START Materials provided

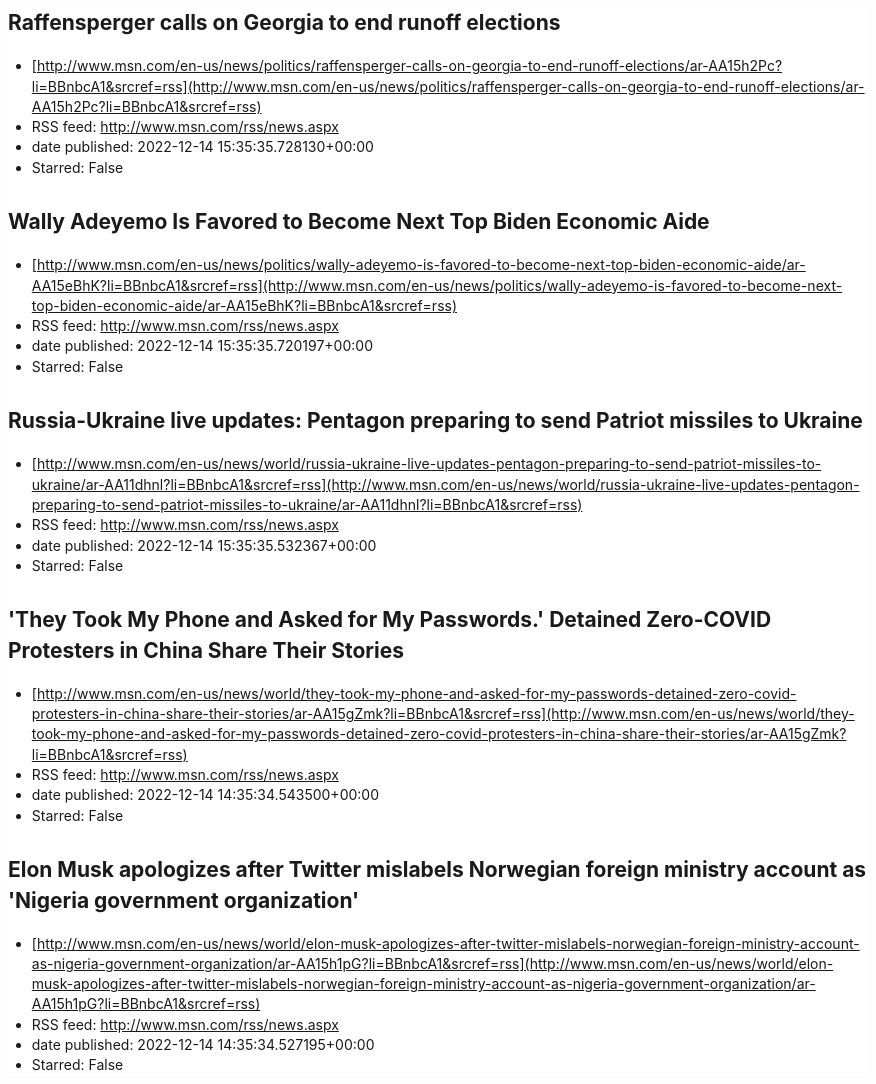 

## Raffensperger calls on Georgia to end runoff elections
 - [http://www.msn.com/en-us/news/politics/raffensperger-calls-on-georgia-to-end-runoff-elections/ar-AA15h2Pc?li=BBnbcA1&srcref=rss](http://www.msn.com/en-us/news/politics/raffensperger-calls-on-georgia-to-end-runoff-elections/ar-AA15h2Pc?li=BBnbcA1&srcref=rss)
 - RSS feed: http://www.msn.com/rss/news.aspx
 - date published: 2022-12-14 15:35:35.728130+00:00
 - Starred: False



## Wally Adeyemo Is Favored to Become Next Top Biden Economic Aide
 - [http://www.msn.com/en-us/news/politics/wally-adeyemo-is-favored-to-become-next-top-biden-economic-aide/ar-AA15eBhK?li=BBnbcA1&srcref=rss](http://www.msn.com/en-us/news/politics/wally-adeyemo-is-favored-to-become-next-top-biden-economic-aide/ar-AA15eBhK?li=BBnbcA1&srcref=rss)
 - RSS feed: http://www.msn.com/rss/news.aspx
 - date published: 2022-12-14 15:35:35.720197+00:00
 - Starred: False



## Russia-Ukraine live updates: Pentagon preparing to send Patriot missiles to Ukraine
 - [http://www.msn.com/en-us/news/world/russia-ukraine-live-updates-pentagon-preparing-to-send-patriot-missiles-to-ukraine/ar-AA11dhnl?li=BBnbcA1&srcref=rss](http://www.msn.com/en-us/news/world/russia-ukraine-live-updates-pentagon-preparing-to-send-patriot-missiles-to-ukraine/ar-AA11dhnl?li=BBnbcA1&srcref=rss)
 - RSS feed: http://www.msn.com/rss/news.aspx
 - date published: 2022-12-14 15:35:35.532367+00:00
 - Starred: False



## 'They Took My Phone and Asked for My Passwords.' Detained Zero-COVID Protesters in China Share Their Stories
 - [http://www.msn.com/en-us/news/world/they-took-my-phone-and-asked-for-my-passwords-detained-zero-covid-protesters-in-china-share-their-stories/ar-AA15gZmk?li=BBnbcA1&srcref=rss](http://www.msn.com/en-us/news/world/they-took-my-phone-and-asked-for-my-passwords-detained-zero-covid-protesters-in-china-share-their-stories/ar-AA15gZmk?li=BBnbcA1&srcref=rss)
 - RSS feed: http://www.msn.com/rss/news.aspx
 - date published: 2022-12-14 14:35:34.543500+00:00
 - Starred: False



## Elon Musk apologizes after Twitter mislabels Norwegian foreign ministry account as 'Nigeria government organization'
 - [http://www.msn.com/en-us/news/world/elon-musk-apologizes-after-twitter-mislabels-norwegian-foreign-ministry-account-as-nigeria-government-organization/ar-AA15h1pG?li=BBnbcA1&srcref=rss](http://www.msn.com/en-us/news/world/elon-musk-apologizes-after-twitter-mislabels-norwegian-foreign-ministry-account-as-nigeria-government-organization/ar-AA15h1pG?li=BBnbcA1&srcref=rss)
 - RSS feed: http://www.msn.com/rss/news.aspx
 - date published: 2022-12-14 14:35:34.527195+00:00
 - Starred: False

END Materials provided

## Exercise directions
Search the data for "calls". Copy each line that has it.

## Response box
## Raffensperger calls on Georgia to end runoff elections
 - [http://www.msn.com/en-us/news/politics/raffensperger-calls-on-georgia-to-end-runoff-elections/ar-AA15h2Pc?li=BBnbcA1&srcref=rss](http://www.msn.com/en-us/news/politics/raffensperger-calls-on-georgia-to-end-runoff-elections/ar-AA15h2Pc?li=BBnbcA1&srcref=rss)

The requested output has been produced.